Notice that we've got a little spike here in the highlight, little spike in the shadow. What that means is we've pulled the highlights and shadow values and just a little bit too far by looking at the histogram. This is why the Histogram is such a valuable tool, because rather than kind of measuring these values all over the image, we can look at the Histogram and see the distribution of data across the entire image. If we print this image like this, it's a dramatic improvement from what we had. No doubt about it. The image that I want to send to Janine, I want it to be as good as it can possibly be. So I'm going to back in and I'm going to back off in those Highlights and Shadows just a little bit on these three channels.
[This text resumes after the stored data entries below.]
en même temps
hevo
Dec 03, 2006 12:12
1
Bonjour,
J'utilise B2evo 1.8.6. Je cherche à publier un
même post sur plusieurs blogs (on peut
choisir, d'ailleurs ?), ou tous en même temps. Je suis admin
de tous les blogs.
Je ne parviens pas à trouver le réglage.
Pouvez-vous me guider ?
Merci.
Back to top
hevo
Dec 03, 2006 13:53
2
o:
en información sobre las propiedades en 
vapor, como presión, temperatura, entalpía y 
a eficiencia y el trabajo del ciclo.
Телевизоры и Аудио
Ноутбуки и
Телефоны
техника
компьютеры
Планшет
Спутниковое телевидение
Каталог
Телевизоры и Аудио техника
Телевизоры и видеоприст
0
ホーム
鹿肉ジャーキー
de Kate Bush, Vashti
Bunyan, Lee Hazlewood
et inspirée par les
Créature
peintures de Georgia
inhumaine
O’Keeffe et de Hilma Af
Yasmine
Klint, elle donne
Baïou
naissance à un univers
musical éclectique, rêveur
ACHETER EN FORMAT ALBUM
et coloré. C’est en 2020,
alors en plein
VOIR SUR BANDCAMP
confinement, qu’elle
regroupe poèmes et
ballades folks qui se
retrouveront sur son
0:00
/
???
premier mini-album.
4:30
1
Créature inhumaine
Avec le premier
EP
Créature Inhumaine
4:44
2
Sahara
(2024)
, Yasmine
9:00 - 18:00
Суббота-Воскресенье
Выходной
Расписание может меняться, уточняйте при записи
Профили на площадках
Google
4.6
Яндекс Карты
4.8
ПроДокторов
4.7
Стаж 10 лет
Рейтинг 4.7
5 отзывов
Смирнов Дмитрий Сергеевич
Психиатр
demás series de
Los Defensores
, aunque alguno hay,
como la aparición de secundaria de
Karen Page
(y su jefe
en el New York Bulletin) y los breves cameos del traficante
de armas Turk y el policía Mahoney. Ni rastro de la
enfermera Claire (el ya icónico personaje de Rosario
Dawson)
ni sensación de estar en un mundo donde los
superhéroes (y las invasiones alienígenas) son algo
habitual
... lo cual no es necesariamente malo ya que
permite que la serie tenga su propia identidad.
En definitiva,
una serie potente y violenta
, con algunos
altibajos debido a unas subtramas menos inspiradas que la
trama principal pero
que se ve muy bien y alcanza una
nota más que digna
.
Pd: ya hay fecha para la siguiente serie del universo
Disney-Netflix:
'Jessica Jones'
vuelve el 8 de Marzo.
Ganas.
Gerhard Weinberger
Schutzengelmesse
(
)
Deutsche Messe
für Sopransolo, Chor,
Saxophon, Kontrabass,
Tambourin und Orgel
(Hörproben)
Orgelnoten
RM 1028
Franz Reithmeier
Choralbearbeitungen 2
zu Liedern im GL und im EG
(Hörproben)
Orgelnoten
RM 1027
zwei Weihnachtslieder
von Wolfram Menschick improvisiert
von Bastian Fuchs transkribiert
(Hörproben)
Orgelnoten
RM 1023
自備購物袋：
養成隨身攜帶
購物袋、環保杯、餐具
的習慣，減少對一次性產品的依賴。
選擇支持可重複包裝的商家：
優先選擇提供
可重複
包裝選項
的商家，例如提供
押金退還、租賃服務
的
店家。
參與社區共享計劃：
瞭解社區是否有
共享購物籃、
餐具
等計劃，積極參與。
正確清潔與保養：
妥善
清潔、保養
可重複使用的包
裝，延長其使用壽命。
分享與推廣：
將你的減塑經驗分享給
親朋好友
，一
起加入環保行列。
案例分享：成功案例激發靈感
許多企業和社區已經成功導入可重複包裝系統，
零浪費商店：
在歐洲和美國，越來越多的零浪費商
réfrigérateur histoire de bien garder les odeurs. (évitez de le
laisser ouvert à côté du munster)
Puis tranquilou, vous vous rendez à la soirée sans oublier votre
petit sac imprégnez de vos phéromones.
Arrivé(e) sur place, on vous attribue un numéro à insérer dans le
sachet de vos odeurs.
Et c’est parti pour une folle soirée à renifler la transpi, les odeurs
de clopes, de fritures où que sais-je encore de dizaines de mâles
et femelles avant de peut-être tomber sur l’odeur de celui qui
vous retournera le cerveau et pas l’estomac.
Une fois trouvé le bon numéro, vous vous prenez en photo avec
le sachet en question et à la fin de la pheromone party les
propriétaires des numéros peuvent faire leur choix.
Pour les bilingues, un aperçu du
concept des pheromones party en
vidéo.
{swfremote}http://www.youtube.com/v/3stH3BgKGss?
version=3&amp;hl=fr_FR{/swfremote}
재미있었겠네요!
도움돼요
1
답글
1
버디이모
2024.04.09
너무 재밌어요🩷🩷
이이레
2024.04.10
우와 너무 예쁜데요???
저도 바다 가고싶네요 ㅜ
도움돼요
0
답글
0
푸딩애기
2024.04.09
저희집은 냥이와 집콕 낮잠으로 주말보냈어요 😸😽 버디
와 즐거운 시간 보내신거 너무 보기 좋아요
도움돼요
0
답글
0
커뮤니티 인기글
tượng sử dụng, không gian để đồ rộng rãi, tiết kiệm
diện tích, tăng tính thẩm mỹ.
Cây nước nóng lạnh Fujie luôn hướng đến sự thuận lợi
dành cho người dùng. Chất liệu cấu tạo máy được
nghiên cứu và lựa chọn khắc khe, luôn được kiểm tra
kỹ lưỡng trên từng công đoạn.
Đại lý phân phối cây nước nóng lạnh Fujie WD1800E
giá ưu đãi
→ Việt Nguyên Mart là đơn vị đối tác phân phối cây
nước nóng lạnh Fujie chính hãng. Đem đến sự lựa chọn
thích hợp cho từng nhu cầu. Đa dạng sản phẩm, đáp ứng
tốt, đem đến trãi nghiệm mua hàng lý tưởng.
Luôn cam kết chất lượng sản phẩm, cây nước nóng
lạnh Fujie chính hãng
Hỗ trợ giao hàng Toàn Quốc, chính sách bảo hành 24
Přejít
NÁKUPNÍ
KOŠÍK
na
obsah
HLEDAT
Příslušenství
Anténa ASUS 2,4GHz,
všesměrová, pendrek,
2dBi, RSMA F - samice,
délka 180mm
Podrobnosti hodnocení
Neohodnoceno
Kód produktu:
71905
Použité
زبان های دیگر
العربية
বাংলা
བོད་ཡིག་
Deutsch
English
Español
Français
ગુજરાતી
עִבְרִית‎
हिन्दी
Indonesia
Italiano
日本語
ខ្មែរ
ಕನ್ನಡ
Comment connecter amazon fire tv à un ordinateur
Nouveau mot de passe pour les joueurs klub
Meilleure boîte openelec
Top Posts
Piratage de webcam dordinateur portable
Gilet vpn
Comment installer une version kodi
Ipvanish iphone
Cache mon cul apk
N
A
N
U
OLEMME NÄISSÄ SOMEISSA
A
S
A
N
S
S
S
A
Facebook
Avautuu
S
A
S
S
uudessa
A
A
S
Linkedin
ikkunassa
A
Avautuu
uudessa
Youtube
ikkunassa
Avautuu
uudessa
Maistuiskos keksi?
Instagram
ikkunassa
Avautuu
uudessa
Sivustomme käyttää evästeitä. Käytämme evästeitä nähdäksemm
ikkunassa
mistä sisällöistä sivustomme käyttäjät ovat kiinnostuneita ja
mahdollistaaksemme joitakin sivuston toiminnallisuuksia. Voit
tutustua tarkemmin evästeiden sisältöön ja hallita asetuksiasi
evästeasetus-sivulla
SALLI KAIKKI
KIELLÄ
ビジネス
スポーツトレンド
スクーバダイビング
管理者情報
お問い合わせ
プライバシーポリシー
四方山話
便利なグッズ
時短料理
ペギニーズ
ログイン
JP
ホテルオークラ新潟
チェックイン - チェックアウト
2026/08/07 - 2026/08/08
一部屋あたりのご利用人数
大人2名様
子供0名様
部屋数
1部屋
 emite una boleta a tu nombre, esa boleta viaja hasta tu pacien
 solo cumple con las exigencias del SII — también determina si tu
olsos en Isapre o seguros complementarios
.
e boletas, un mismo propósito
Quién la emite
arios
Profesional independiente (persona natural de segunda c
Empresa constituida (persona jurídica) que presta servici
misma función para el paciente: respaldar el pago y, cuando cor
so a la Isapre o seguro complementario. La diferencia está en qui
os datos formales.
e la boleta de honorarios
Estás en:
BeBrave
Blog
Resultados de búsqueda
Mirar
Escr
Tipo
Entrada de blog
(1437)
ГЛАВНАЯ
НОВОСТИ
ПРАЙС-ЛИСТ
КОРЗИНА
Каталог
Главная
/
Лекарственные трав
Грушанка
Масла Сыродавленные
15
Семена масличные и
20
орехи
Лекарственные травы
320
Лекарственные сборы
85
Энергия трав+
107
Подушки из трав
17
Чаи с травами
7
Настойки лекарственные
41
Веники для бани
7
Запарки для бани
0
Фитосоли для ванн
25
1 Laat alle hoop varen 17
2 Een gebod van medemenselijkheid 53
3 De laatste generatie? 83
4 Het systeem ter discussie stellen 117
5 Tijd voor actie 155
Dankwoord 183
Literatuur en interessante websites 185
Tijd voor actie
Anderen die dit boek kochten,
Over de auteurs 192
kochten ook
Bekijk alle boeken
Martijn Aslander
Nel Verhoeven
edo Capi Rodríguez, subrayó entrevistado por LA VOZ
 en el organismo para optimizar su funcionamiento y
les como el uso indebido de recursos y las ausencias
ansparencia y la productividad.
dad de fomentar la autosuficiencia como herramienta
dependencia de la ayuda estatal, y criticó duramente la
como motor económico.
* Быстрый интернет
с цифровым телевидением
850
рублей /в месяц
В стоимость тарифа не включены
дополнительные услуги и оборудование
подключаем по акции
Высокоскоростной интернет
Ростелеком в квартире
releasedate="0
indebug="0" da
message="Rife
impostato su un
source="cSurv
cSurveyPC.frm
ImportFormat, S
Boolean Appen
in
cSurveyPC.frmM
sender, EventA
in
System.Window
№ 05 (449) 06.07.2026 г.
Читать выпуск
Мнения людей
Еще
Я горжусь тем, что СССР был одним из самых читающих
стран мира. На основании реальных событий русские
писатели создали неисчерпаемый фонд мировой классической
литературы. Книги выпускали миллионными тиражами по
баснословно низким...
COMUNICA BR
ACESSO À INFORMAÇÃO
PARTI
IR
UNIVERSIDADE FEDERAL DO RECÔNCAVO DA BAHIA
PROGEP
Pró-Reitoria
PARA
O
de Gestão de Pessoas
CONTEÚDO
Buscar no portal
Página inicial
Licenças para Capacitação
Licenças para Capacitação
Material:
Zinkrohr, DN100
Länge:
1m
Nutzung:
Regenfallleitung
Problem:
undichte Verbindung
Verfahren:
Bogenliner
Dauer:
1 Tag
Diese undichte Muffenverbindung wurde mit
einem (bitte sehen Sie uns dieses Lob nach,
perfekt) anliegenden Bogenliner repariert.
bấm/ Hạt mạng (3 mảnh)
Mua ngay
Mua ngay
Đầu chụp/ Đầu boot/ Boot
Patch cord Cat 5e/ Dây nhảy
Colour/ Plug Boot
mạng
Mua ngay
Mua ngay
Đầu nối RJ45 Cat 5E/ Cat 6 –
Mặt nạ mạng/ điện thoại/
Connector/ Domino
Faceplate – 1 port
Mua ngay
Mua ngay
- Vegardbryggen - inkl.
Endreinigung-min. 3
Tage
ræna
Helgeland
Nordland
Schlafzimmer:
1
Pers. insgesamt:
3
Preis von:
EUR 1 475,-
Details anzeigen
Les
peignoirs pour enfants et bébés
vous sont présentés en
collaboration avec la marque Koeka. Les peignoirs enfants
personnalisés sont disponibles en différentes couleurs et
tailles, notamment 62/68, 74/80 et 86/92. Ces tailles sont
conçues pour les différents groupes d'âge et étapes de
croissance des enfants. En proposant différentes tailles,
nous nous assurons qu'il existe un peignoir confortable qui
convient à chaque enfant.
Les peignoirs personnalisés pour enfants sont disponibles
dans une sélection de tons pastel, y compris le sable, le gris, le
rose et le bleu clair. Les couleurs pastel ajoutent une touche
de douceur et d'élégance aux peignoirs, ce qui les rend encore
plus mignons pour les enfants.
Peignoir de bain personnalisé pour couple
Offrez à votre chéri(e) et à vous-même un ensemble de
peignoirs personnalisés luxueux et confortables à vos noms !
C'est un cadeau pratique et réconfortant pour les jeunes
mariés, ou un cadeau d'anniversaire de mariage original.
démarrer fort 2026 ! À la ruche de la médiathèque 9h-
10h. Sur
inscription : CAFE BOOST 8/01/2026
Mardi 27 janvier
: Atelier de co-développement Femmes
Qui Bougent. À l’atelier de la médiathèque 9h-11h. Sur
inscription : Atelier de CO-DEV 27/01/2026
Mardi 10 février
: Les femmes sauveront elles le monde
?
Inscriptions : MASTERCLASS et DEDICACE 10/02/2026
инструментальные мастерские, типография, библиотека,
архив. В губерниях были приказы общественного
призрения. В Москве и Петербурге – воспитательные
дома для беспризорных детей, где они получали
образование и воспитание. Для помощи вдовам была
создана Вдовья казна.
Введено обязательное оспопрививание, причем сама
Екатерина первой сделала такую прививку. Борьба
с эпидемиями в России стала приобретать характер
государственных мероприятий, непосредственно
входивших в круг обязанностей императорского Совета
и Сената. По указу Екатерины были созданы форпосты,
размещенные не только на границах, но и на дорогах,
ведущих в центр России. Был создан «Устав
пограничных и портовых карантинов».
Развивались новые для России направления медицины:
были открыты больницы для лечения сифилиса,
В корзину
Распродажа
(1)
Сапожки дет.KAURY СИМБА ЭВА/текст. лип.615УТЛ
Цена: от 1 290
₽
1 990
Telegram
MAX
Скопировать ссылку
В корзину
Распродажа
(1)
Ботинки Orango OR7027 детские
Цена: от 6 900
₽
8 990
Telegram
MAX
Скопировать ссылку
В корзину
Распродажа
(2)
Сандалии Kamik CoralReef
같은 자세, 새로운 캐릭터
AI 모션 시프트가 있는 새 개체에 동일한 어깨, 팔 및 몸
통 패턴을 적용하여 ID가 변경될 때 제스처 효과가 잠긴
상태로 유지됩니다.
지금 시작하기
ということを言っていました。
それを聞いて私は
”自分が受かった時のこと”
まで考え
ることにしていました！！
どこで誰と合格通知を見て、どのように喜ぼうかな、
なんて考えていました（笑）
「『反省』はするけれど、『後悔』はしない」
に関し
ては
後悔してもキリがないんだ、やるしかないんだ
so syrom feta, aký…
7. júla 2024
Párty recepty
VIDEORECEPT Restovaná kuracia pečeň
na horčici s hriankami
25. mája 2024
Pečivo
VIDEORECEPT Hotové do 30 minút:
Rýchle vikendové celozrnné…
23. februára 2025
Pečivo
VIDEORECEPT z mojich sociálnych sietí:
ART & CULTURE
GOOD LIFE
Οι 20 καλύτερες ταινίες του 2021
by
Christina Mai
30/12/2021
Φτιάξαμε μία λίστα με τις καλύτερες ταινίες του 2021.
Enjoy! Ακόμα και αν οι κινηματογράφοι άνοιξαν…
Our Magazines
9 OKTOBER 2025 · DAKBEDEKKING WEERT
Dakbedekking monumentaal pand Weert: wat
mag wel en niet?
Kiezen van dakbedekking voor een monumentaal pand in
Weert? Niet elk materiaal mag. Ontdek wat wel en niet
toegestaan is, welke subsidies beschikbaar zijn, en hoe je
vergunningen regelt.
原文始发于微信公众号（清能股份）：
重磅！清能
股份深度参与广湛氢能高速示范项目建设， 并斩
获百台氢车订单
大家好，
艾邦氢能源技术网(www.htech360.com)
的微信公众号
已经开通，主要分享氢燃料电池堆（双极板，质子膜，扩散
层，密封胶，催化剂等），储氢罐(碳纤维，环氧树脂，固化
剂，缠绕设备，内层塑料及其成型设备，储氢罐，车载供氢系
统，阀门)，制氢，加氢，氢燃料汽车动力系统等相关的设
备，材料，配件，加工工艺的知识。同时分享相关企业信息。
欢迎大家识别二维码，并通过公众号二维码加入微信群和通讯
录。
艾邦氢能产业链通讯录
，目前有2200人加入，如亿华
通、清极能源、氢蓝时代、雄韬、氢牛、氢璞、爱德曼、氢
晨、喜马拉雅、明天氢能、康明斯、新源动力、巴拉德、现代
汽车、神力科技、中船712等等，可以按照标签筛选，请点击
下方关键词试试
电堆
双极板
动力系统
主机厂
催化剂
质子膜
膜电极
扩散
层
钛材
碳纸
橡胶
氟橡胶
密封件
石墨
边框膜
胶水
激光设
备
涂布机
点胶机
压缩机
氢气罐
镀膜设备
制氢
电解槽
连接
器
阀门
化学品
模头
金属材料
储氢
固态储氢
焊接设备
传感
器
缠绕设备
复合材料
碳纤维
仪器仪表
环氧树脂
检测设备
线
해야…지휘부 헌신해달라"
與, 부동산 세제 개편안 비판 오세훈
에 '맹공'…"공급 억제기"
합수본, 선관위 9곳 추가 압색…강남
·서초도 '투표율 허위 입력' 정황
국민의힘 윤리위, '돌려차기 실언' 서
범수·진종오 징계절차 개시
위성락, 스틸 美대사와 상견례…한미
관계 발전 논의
But notice how these three channels now line up, all right, because we did a Histogram adjustment on the individual channels, took out the horrible color cast. So let's go back and redo the scan just a little bit different this time. And in fact, what I want to deliver is a 48 bit color image. So I'm going to give Janine lots of grayscale values to work with. We won't see much impact on screen here, but we are going to give Janine far more grayscale values to work with. Then let's go back into our histogram here and I'm just going to back this off, our histogram, just a little bit in the highlights and shadows, just a tad.
We said we're not quite sure what's data and what's noise in here, and red and green, same thing, just back off a little bit. I want to do as much tone compression as I can get away with, so I'm stuffing lots of grayscale values where the image data actually is. I don't need a lot of grayscale values out here in the flats. But I don't want to do too much tone compression. So I'm going to click OK, and in fact, I'm going to come in here and I'm just going to take out all the Contrast Correction because I'm going to leave that for the final analysis after Janine finishes her editing. There we go! We're going to save this out as a 48 bit image, so we're going to call this RGB and then Hyphen, either 48 or 16 bit per channel or total 48 if you want.
And that tells you that you've scanned this as 48 bit, so that you know that it's ready for editing and I'm going to click Save here. There we go! And let's look at this image now, this is the 48 bit one. And when we look at the histogram, there's still just a little bit of tick up, little bit less. So one more and after you get used to this, after a while you get real good at choosing in how much you want to back off, so we just go a little bit more. And we're doing it progressively so you can see the difference and with just a little bit of adjustment and a little bit more.
Okay, and then scan. There we go! That's just about right. It's just a tiny little tick up here and a tiny little one in the Shadow, but you can see what happens as we move those highlights and shadows out a little bit more and little bit more. So I'll probably perform the scan one more time and take out those ticks completely, but you get the idea about how to get as much tonal data as you can in your image without the tick ups on the end.
And then we're going to send this to Janine and she is going to use it in her course and she is going to make it look really good. So there's scanning distressed images.